How New York’s Beloved Astor Place Cube Was Restored

  • Photo courtesy of the Department of Design and Construction.

    Photo courtesy of the Department of Design and Construction.

After a two-year absence, one of the most beloved works of public sculpture in New York City is back. The Astor Place cube made a triumphant return to its downtown Manhattan home on Tuesday, after a restoration that took everyone by pleasant surprise. As the piece was carried out of the flatbed truck and re-mounted in the public plaza, onlookers cheered. Those gathered likely noticed that the cube looked a bit better than it did before, sporting a fresh coat of black paint. But, more than surface level, the improvements were the product of months of conservation. Artwork repair is always tricky, but how did this 1,800-pound work of geometric genius get brought up to snuff? Well, it had to be entirely dismantled.

New York’s $150 Million Staircase Misses the Point of Public Art

In our present era, when public sculpture in New York is dominated by talk of a $150 million set of stairs that goes nowhere, the Astor Place cube exudes a much-needed simplicity. Eschewing flash or glitz, the cube embodies a more authentic New York ever vanishing from public view. Indeed, the work first appeared in a very different city. In 1967, artist Tony Rosenthal (who died in 2009) created the piece, actually titled Alamo, for what was supposed to be a temporary public viewing. But though much has changed, New York’s love of the cube has not, and a petition mounted by residents at the time resulted in the work’s permanent installation. New Yorkers and visitors alike have been pushing the cube—which is famously spin-able—in circles ever since.

  • Photo courtesy of the Department of Design and Construction.

    Photo courtesy of the Department of Design and Construction.

But years outdoors exposed to the elements and endless twirling by tourists took its toll. As part of a broader $16 million revamp of Astor Place, the Department of Design and Construction (DDC) removed the work in November of 2014 and sent it to be restored in New Jersey. “A challenge that we had with the cube was having to haul the thing out of Manhattan,” said Chris Onyechi, the DDC engineer in charge. Moving a 15-foot-cubed Cor-Ten steel piece out of the city isn’t easy. But after braving New York traffic, the work arrived at the conservator, Aegis Restauro, LLC, covered in grime, graffiti, and even food stains. As repairs on the cube commenced, Onyechi said that people kept going to Astor Place looking for it. “After we took out the cube, when we were doing work, we had tourists come stand there. And they have a picture of the cube and they would say ‘there’s no cube here!’” They were confused,” he said, laughing.

Unsurprisingly, the conservator found scratches in the metal and paint, which was also flaking. In indented areas, water had accumulated and caused damage. Perhaps the most troubling consequence of all the wear and tear was that “at a point, it became difficult for the cube to rotate,” noted Onyechi. To restore the piece and clear the rust, the exterior coating of the work was taken off and the interior metal surface was leveled, with scratches filled in by hand. Some pieces of the interior that couldn’t be salvaged were replaced, and the internal structure was shored up. The conservator used lasers to remove interior corrosion and rusting. To cap it all off, the whole work got a fresh coat of paint—as did the accompanying bronze information plaques. The work also got a new base, which should make it much easier to spin around.
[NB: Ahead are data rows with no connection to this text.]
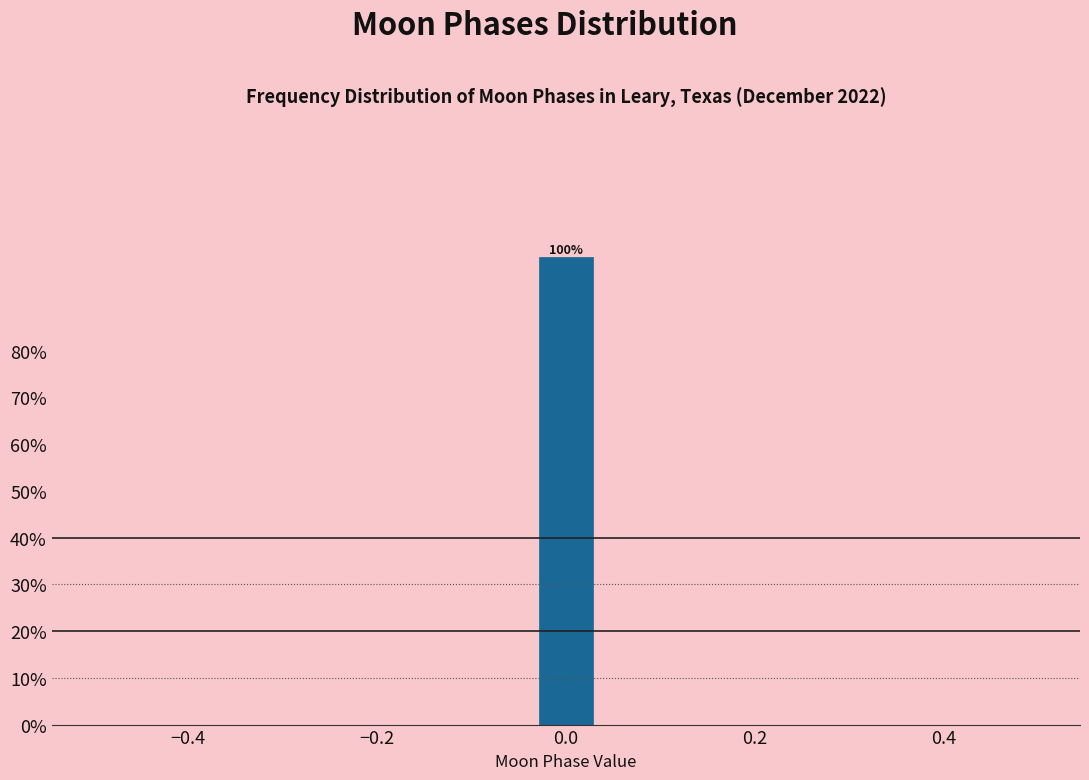

Around what value on the x-axis is the tallest bar? Give the approximate position of its centre, as read against the axis.

0.00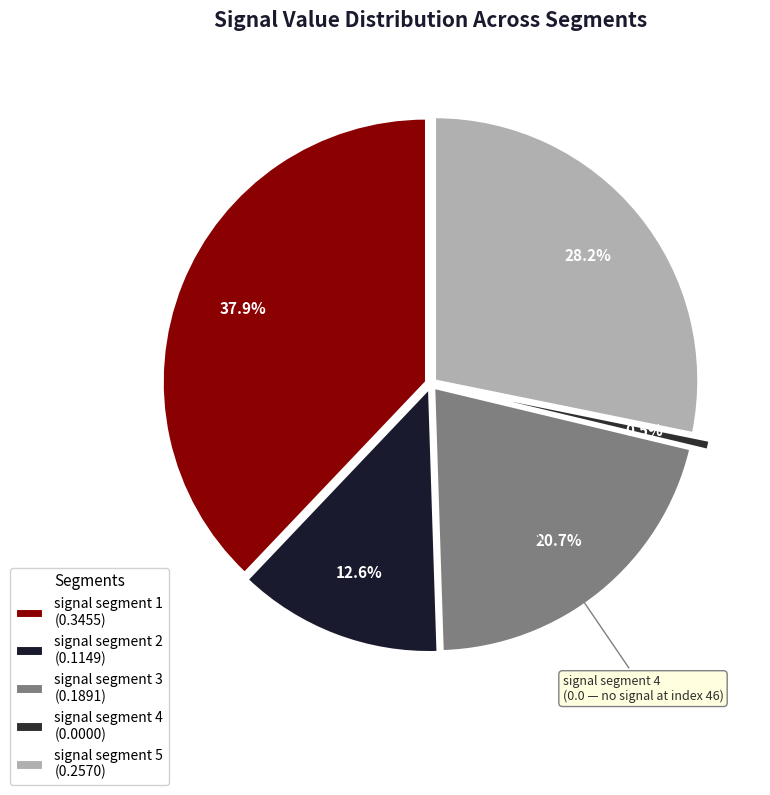

Count the number of slices in the pie.

5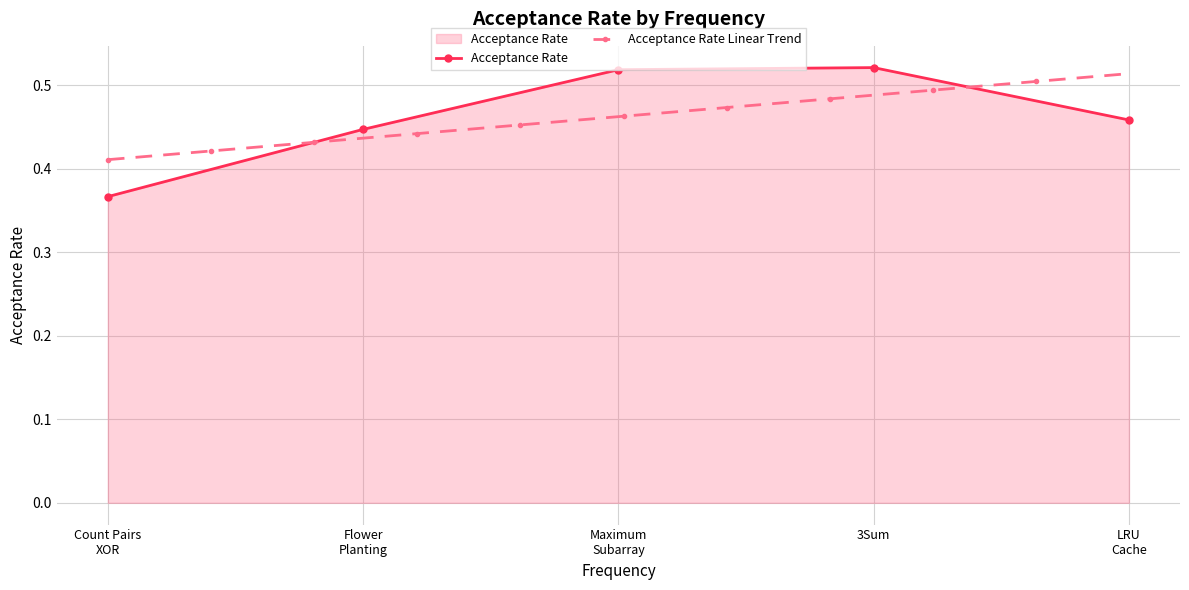

How many Acceptance Rate values are between 0 and 1?

5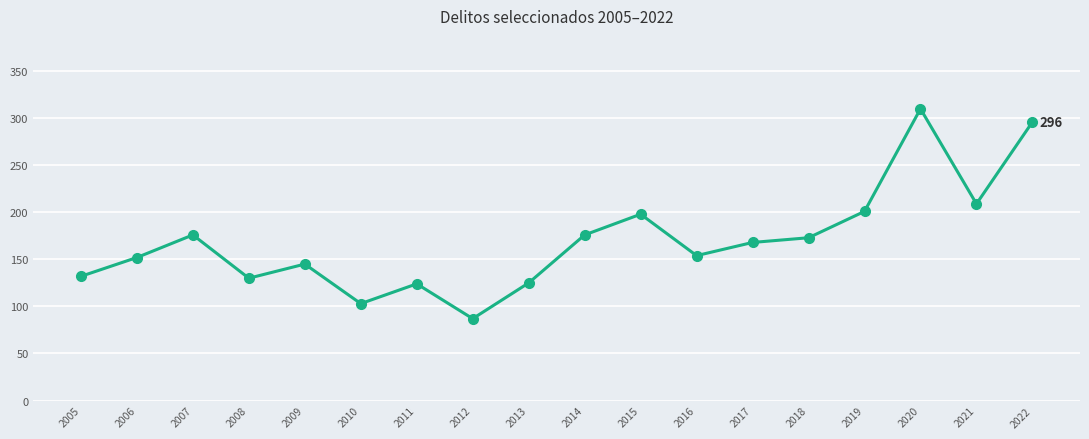

At which category does the data reach its first local valley?

2008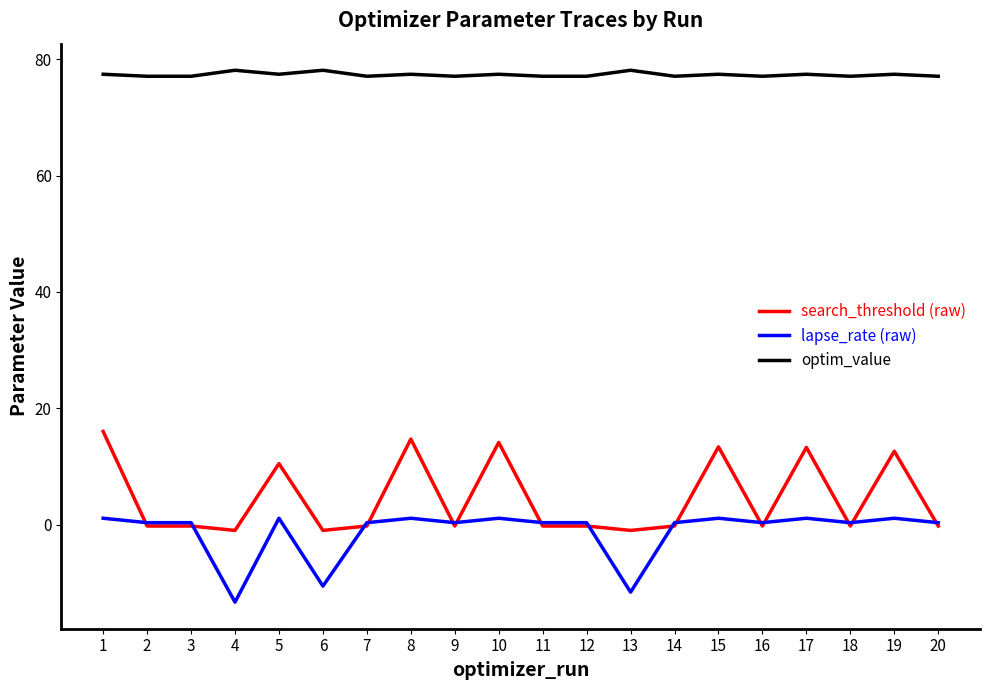

What is the minimum value shown in the chart?

-13.3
The $180,000 repair and reconstruction marks the second time the cube was taken for repairs, the first occurring in 2004.

  • Photos courtesy of the Department of Design and Construction.

    Photos courtesy of the Department of Design and Construction.

Two years is a long time (the piece was supposed to be returned in under 12 months), but part of the delay stemmed from the general work being done to the street itself, which went from roadway to public plaza. As part of that transformation, “we had to do some sewer work, some water main work, we had to do all the utility work,” said Onyechi. “It took us some time to do that.” Though impatient, New Yorkers are uniformly happy that the cube is back. Onyechi, who was present when the cube returned home, was a little surprised by all the fanfare. “I didn’t know it was that popular,” he said. But indeed it is. Throughout its life, the cube has inspired Halloween costumes, been covered in knitting by an artist, transformed into a Rubik’s Cube, and been a gathering point for film crews. It says quite a bit about the horrible, topsy-turvy year we’ve had that the Astor Place cube’s solid presence is so appreciated. So go give it a spin.